The church stands set back from the street in a residential area, bounded by red-brick walls with concrete coping topped by metal railings and metal latch gates. The southeast elevation is abutted at left and right by red-brick walls topped with concrete breeze-block, adjoining a single-storey red-brick church hall. An alleyway to the northwest leads to Hillman Street, lined with two-storey red-brick terraced housing.

The original church, designed by architect James Ferguson with contractors Campbell & Lowry, was built following the laying of the foundation stone on 17 February 1894. It was expected to seat 900 and cost around £4,000. Opening services took place on 27 January 1895, with leaded light glazing supplied by Carlisle & Wilson of North Street. The building was damaged in the first air raid on Belfast in 1941 and completely destroyed in the second, with 62 members of the congregation killed and almost 100 injured.
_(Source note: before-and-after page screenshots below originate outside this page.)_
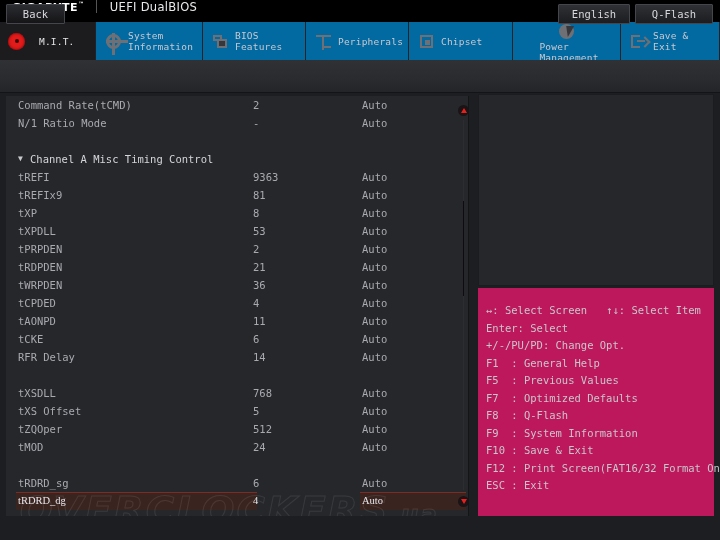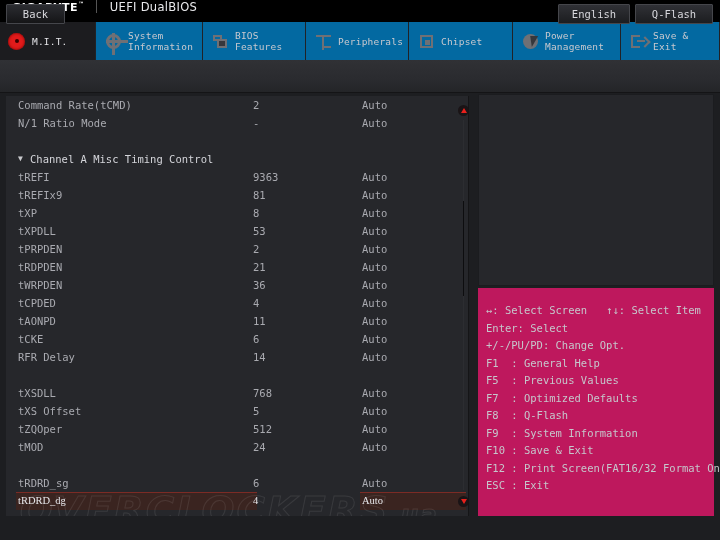--- a/index.html
+++ b/index.html
@@ -35,21 +35,21 @@
     background:#2f3034;display:flex;align-items:stretch;
     border-bottom:1px solid #111;
   }
   .tab{
     position:relative;display:flex;align-items:center;
     padding:0 8px;box-sizing:border-box;
     border-right:1px solid #212226;
     background:#0369a1;
     color:#c9c9cf;font-size:9.5px;line-height:11px;
   }
-  .tab.active{background:#1c1c1f;color:#e6e6ea;}
+  .tab.active{background:#1c1c1f;color:#e6e6ea;gap:7px;}
   .tab .tlabel{white-space:pre-line;padding-left:5px;letter-spacing:0.2px;}
   .tab .ticon{width:19px;height:19px;flex:0 0 19px;position:relative;}
 
   
   .ic-mit{width:17px;height:17px;border-radius:50%;background:#e21b1b;
           box-shadow:inset 0 0 3px #7a0000;position:relative;margin-top:1px;}
   .ic-mit:after{content:"";position:absolute;left:6.5px;top:6.5px;
           width:4px;height:4px;border-radius:50%;background:#3a0000;}
   .ic-gear{position:absolute;left:2px;top:2px;width:15px;height:15px;
           border-radius:50%;border:3.5px solid #6f7075;box-sizing:border-box;}
@@ -212,21 +212,21 @@
           </div>
         </span>
         <span class="tlabel">Peripherals</span>
       </div>
       <div class="tab" style="width: 104px; text-align: right;">
         <span class="ticon">
           <div class="ic-chip"></div>
         </span>
         <span class="tlabel">Chipset</span>
       </div>
-      <div class="tab" style="width: 108px;">
+      <div class="tab" style="width: 108px; flex-direction: column;">
         <span class="ticon">
           <div class="ic-pwr"></div>
         </span>
         <span class="tlabel">Power
 Management</span>
       </div>
       <div class="tab" style="width: 99px;">
         <span class="ticon">
           <div class="ic-exit">
             <span></span>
The replacement church, raised on the foundations of its predecessor, closely resembles the original but with simplified fenestration and external detailing. Internally, a vestibule was provided and seating rearranged to allow for an extra aisle. The pulpit and choir were repositioned and the gallery reduced in size. Post-war economies necessitated steel trusses instead of timber for the roof, with a modern fibrous plaster ceiling below. Red Ballochmyle sandstone was used externally and Portland stone internally for chancel and organ chamber openings and corbels. Windows were supplied by Clokey of Belfast. A lecture hall and minor hall were added in 1955. Demographic changes led to a decline in congregation numbers, and in 1997 the congregation united with Newington and Sinclair Seamen's Church. The building currently lies vacant.